Date posted: 19/03/2025

Updated land sales guidance: Key draft clarifications and amendments

Inland Revenue has released six draft amended Questions We’ve Been Asked (QWBAs) concerning land sales and the bright-line test.

In brief

  • Inland Revenue released six draft QWBAs on land sales and the bright-line test, clarifying key rules.
  • PUB00460 & PUB00488a explain land sale taxation, intent, regular patterns and exclusions.
  • Bright-line test applies after other land sale rules.

Inland Revenue has released six draft amended Questions We’ve Been Asked (QWBAs) concerning land sales and the bright-line test. The updates reflect recent technical law changes and provide clearer distinctions between the bright-line test and other land sale rules.

The QWBAs are useful for their technical detail, particularly in differentiating the bright-line test from other land sale rules.

Two items that examine the general land sale rules are:

  • PUB00460: When is land acquired for a purpose or with an intention of disposal so that the amount derived from the sale is income?
  • PUB00488a: When do I have a “regular pattern” of transactions that prevents me from using exclusions from the land sale rules for my residence or for my main home?

Purpose or intention of disposal

PUB00460 is a draft item concerning section CB 6 of the Income Tax Act - a land sale rule outside of the bright-line test.

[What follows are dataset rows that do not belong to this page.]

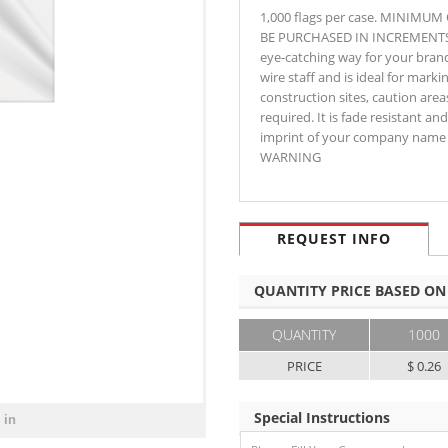
1,000 flags per case. MINIMU
BE PURCHASED IN INCREMENTS OF 
eye-catching way for your brand 
wire staff and is ideal for markin
construction sites, caution are
required. It is fade resistant an
imprint of your company name 
WARNING
REQUEST INFO
QUANTITY PRICE BASED ON
QUANTITY
1000
PRICE
$ 0.26
Special Instructions
 in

Under section CB 6, proceeds from land sales are taxable if the land was acquired with the purpose or intention of disposal.

The bright-line test applies only where the other land sale rules do not. Therefore, the other rules should be considered before applying the bright-line test.

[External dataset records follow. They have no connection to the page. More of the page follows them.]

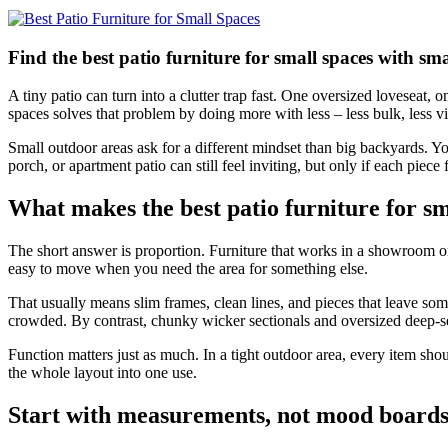
Find the best patio furniture for small spaces with sma
A tiny patio can turn into a clutter trap fast. One oversized loveseat, 
spaces solves that problem by doing more with less – less bulk, less v
Small outdoor areas ask for a different mindset than big backyards. You
porch, or apartment patio can still feel inviting, but only if each piece
What makes the best patio furniture for sm
The short answer is proportion. Furniture that works in a showroom 
easy to move when you need the area for something else.
That usually means slim frames, clean lines, and pieces that leave so
crowded. By contrast, chunky wicker sectionals and oversized deep-se
Function matters just as much. In a tight outdoor area, every item shoul
the whole layout into one use.
Start with measurements, not mood board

Key clarifications from the draft QWBA include:

  • Timing of intention: The relevant intent is assessed at the time of purchase. If at the time of purchase, you intend to dispose of the land, the sale proceeds are taxable – even if the sale does not occur until many years later.
  • Multiple purposes: The rule applies even if disposal was not the sole or dominant purpose. This of course raises the question as to how to test whether there is a “purpose or intention”. Many people purchase land aware that they may not hold it forever. The item clarifies that there must be a firm purpose or intention. It cannot just be a vague idea or a possibility in the future. The clarification is useful, even though the application of the test will obviously be fact-specific.
  • Definition of “disposal”: This term means sale or similar transactions but does not include unintended dispositions, such as on death.
  • Exclusions: The item also explains the two main exclusions from section CB 6, which are the exclusions for a residence or for business premises.

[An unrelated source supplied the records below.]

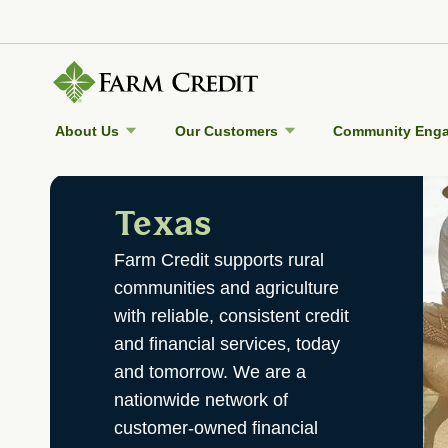
About Us
Our Customers
Community Eng
Texas
Farm Credit supports rural
communities and agriculture
with reliable, consistent credit
and financial services, today
and tomorrow. We are a
nationwide network of
customer-owned financial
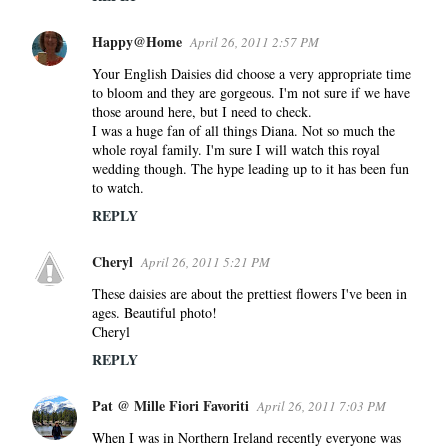
Happy@Home
April 26, 2011 2:57 PM
Your English Daisies did choose a very appropriate time
to bloom and they are gorgeous. I'm not sure if we have
those around here, but I need to check.
I was a huge fan of all things Diana. Not so much the
whole royal family. I'm sure I will watch this royal
wedding though. The hype leading up to it has been fun
to watch.
REPLY
Cheryl
April 26, 2011 5:21 PM
These daisies are about the prettiest flowers I've been in
ages. Beautiful photo!
Cheryl
REPLY
Pat @ Mille Fiori Favoriti
April 26, 2011 7:03 PM
When I was in Northern Ireland recently everyone was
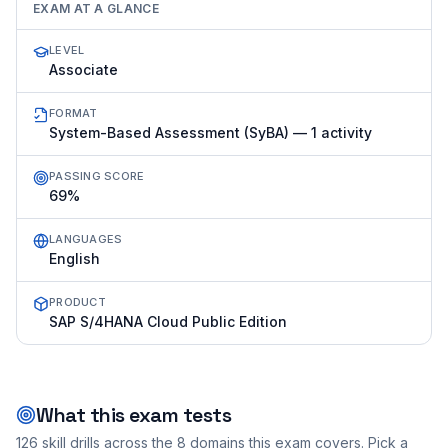
EXAM AT A GLANCE
LEVEL
Associate
FORMAT
System-Based Assessment (SyBA) — 1 activity
PASSING SCORE
69%
LANGUAGES
English
PRODUCT
SAP S/4HANA Cloud Public Edition
What this exam tests
126
skill drills across the
8
domains this exam covers. Pick a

Regular pattern of transactions

The second draft item explains the “regular pattern” rule, which negates the exclusions to the land sale rules. If the “regular pattern” rule applies, the sale will be taxable even if the land was, for example, the primary residence of the owner and would normally be excluded.

Key points from the draft QWBA:

  • What constitutes a “pattern”: A “pattern” means a similarity or likeness between transactions. Intention is not relevant – it is merely the nature and regularity of the transactions that is considered.
  • Difference from the bright-line test: The bright-line test applies a simpler, less nuanced exclusion for the “main home” exemption, allowing only two uses of the exclusion within two years before a bright-line sale, irrespective of transaction nature or regularity.

This draft clarification emphasises that while the bright-line test operates on strict time-based criteria, the general land sale rules require a more detailed factual analysis of transaction patterns.